_WHAT THIS EXERCISE ASKS_.
1/ Rewrite the multi-column text index guide from "### Shared properties" up to and including "for every column).", replacing "RAM buffer size" with "memory buffer size".
2/ Extend the multi-column text index guide past its final line.

_TEXT SEGMENT_.

------------------------------------------------------------------------

The configuration has three parts:

| Field                 | Required | Description                                                                                                                                               |
| --------------------- | -------- | --------------------------------------------------------------------------------------------------------------------------------------------------------- |
| `columns`             | Yes      | List of column names to include in the multi-column text index.                                                                                           |
| `properties`          | No       | Shared properties applied to all columns.                                                                                                                 |
| `perColumnProperties` | No       | Per-column property overrides. Keys are column names; values are property maps. These override any matching key in `properties` for that specific column. |

{% hint style="info" %}
As with per-column text indexes, columns in a multi-column text index should also be listed in `noDictionaryColumns` to reduce unnecessary storage overhead.
{% endhint %}

### Shared properties (`properties`)

Shared properties apply to every column in the index. The following keys are allowed:

| Key                            | Description                                                  |
| ------------------------------ | ------------------------------------------------------------ |
| `enableQueryCacheForTextIndex` | Enable Lucene query result caching.                          |
| `luceneUseCompoundFile`        | Use Lucene compound file format to reduce open file handles. |
| `luceneMaxBufferSizeMB`        | Maximum RAM buffer size (in MB) for the Lucene index writer. |
| `reuseMutableIndex`            | Reuse the mutable index across real-time segments.           |

In addition, all keys listed under per-column properties below are also valid as shared properties (they set the default for every column).

### Per-column properties (`perColumnProperties`)

------------------------------------------------------------------------

_SUPPLIED RECORDS_.
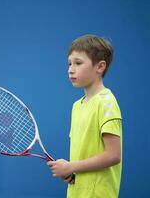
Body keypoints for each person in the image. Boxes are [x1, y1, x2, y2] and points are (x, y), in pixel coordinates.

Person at [47, 34, 123, 198]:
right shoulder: (76, 107)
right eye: (69, 63)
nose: (70, 69)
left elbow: (113, 155)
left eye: (78, 63)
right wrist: (71, 173)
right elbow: (83, 155)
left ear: (100, 67)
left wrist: (71, 166)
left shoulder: (107, 103)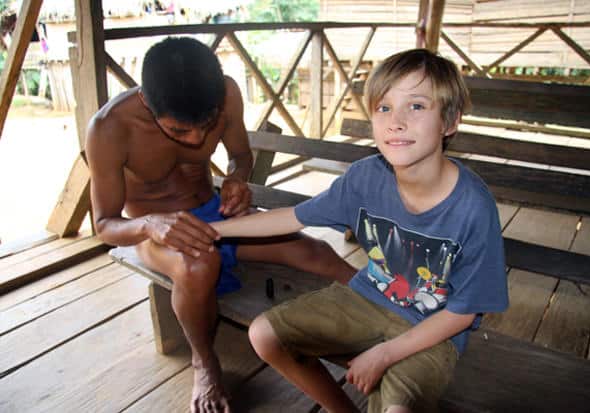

------------------------------------------------------------------------

_ANSWERS_.
1/
### Shared properties (`properties`)

Shared properties apply to every column in the index. The following keys are allowed:

| Key                            | Description                                                  |
| ------------------------------ | ------------------------------------------------------------ |
| `enableQueryCacheForTextIndex` | Enable Lucene query result caching.                          |
| `luceneUseCompoundFile`        | Use Lucene compound file format to reduce open file handles. |
| `luceneMaxBufferSizeMB`        | Maximum memory buffer size (in MB) for the Lucene index writer. |
| `reuseMutableIndex`            | Reuse the mutable index across real-time segments.           |

In addition, all keys listed under per-column properties below are also valid as shared properties (they set the default for every column).

2/
Per-column properties override any shared property for a specific column. The following keys are allowed:

| Key                                         | Description                                                                          |
| ------------------------------------------- | ------------------------------------------------------------------------------------ |
| `useANDForMultiTermTextIndexQueries`        | Use AND as the default operator for multi-term queries (default is OR).              |
| `enablePrefixSuffixMatchingInPhraseQueries` | Allow wildcard prefix/suffix matching inside phrase queries.                         |
| `stopWordInclude`                           | Comma-separated list of additional stop words to exclude during indexing and search. |
| `stopWordExclude`                           | Comma-separated list of default stop words to keep (un-exclude).                     |
| `caseSensitive`                             | Whether text matching is case-sensitive (`"true"` or `"false"`).                     |
| `luceneAnalyzerClass`                       | Fully qualified class name of a custom Lucene analyzer.                              |
| `luceneAnalyzerClassArgs`                   | Arguments for the custom analyzer constructor.                                       |
| `luceneAnalyzerClassArgTypes`               | Argument types for the custom analyzer constructor.                                  |
| `luceneQueryParserClass`                    | Fully qualified class name of a custom Lucene query parser.                          |

{% hint style="info" %}
Keys that are only valid as shared properties (such as `luceneMaxBufferSizeMB`) are rejected at table-config validation time when placed in `perColumnProperties`.
{% endhint %}

### Validation rules

Pinot validates `multiColumnTextIndexConfig` when you create or update the table config:

* `columns` must contain at least one column.
* `columns` cannot contain duplicates.
* Keys under `properties` must be valid shared-property keys.
* Each key under `perColumnProperties` must match a column listed in `columns`.
* Each property under `perColumnProperties` must be one of the per-column keys listed above.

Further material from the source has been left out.